Duncan Inverarity a partner and Head of A&L Goodbody's Employment Law group and has practiced exclusively in the area of employment law and industrial relations in multiple jurisdictions. Duncan advises public and private sector employers on both contentious and non-contentious matters. He advises Board rooms across Ireland and abroad on strategic and complex employment and industrial relations matters. Duncan also specialises in crisis management for clients and has advised on some of the most high profile corporate issues in Ireland. Duncan regularly appears for clients in the Workplace Relations Commission, the Circuit Court, the High Court, the Court of Appeal and the Supreme Court. Duncan also acts for partnerships in mediated settlements and in proceedings in the High Court.
The plaintiff made an application for an injunction to prevent the Minister for Justice from making a decision as to whether the plaintiff's employment should be terminated following a recommendation made by the Commissioner of An Garda Síochána. While Ní Raifeartaigh J agreed with the High Court decision that the application ought to be dismissed on grounds of delay, the judge took the opportunity to provide useful guidance as to the application of the Protected Disclosures Act 2014 (the 2014 Act) and its interaction with interlocutory relief.
The Judge rejected the appellant’s argument that the principles set out in Roland prevented him from applying for interlocutory relief sooner, noting that applicants are expected to act with expediency in applying for relief, given the inevitability of the defects. Such expediency was not present in this case and in fact, the delay was so blatant that it constituted the sole ground for refusal.
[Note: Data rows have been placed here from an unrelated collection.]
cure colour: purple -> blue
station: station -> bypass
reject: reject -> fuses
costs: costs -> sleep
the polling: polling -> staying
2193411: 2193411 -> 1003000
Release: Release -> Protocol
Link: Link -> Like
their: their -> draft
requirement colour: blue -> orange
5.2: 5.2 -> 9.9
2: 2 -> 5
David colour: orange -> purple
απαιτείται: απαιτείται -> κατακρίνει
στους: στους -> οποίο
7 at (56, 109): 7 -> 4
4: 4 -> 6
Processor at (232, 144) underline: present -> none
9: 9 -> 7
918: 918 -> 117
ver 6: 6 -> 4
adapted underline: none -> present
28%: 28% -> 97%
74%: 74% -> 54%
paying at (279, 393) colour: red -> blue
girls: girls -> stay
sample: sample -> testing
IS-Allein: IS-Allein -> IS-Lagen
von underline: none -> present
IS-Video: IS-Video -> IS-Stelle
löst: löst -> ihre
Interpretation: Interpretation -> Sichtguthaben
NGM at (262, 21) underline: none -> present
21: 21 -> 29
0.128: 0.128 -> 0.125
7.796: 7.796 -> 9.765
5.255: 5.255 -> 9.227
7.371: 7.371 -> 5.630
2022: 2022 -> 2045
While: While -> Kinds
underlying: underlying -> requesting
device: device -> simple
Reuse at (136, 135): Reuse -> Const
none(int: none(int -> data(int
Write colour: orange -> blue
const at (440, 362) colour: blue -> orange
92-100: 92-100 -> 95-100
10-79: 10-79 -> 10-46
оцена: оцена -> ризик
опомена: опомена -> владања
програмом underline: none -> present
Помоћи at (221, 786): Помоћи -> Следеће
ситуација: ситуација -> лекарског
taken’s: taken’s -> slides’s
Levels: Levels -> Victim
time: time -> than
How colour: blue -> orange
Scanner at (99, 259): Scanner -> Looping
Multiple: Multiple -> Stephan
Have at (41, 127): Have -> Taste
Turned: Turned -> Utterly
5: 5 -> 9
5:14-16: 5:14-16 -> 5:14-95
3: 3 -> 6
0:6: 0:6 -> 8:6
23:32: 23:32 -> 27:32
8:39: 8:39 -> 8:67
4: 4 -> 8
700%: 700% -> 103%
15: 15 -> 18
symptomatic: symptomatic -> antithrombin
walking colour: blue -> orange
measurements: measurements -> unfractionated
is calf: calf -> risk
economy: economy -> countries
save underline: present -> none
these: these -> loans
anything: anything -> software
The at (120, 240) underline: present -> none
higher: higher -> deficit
Ní Raifeartaigh J provided useful guidance as to the application of the Protected Disclosures Act 2014 and its interaction with interlocutory relief. The Judge set out a three-part test that an applicant must satisfy in order to benefit from the protections under the Act. Firstly, the communication in question must be shown to constitute a protected disclosure. To do so, the communication must satisfy the following requirements:
(a) It must disclose some wrongdoing on the part of the employer;
(b) The complainant must have had a reasonable belief that the employer was engaged in wrongdoing;
(c) The communication must have some informational content; and
(d) It must draw the attention of the employer to the information, regardless of their prior awareness of the information.
Importantly, the Judge highlighted that under S5(8) of the 2014 Act, a disclosure is presumed to be a protected disclosure until the contrary is proven. Consequently, each ingredient of a protected disclosure set out above, is presumed to be present until disproved by the respondent, alleviating the burden on the complainant.
Ní Raifeartaigh J added that the communication in question need not relate to some third-party employee and can refer to the treatment suffered by the complainant personally as an employee. Equally, the communication need not be referred to as a protected disclosure under the 2014 Act at the time of communication and can be characterised as such at a later date.
With regards to the second and third limb of the test, the presumption in favour of the applicant does not apply. The applicant is required to show that they suffered penalisation. Penalisation is described, under S3 of the 2014 Act, as “any act or omission that affects a worker to the worker’s detriment,” this explicitly includes the administering of any discipline.
Thirdly, the applicant must show that there exists a connection between the protected disclosure and the penalisation. However, the Judge noted that the requisite strength of such a connection has not been determined in this jurisdiction.
Finally, Ní Raifeartaigh J reasoned that the presumption in favour of a protected disclosure is not confined to the substantive stage of the proceedings. Therefore, an applicant for an interlocutory injunction has the benefit of the statutory presumption in making the application.
Delay can constitute the primary and even sole ground for refusal of an interlocutory injunction.
This case affirmed the importance of informational content and the complainant’s reasonable belief as elements of assessing whether a communication constitutes a protected disclosure.
The reversal of the burden of proof applies to the interlocutory stage as it would to a substantive hearing.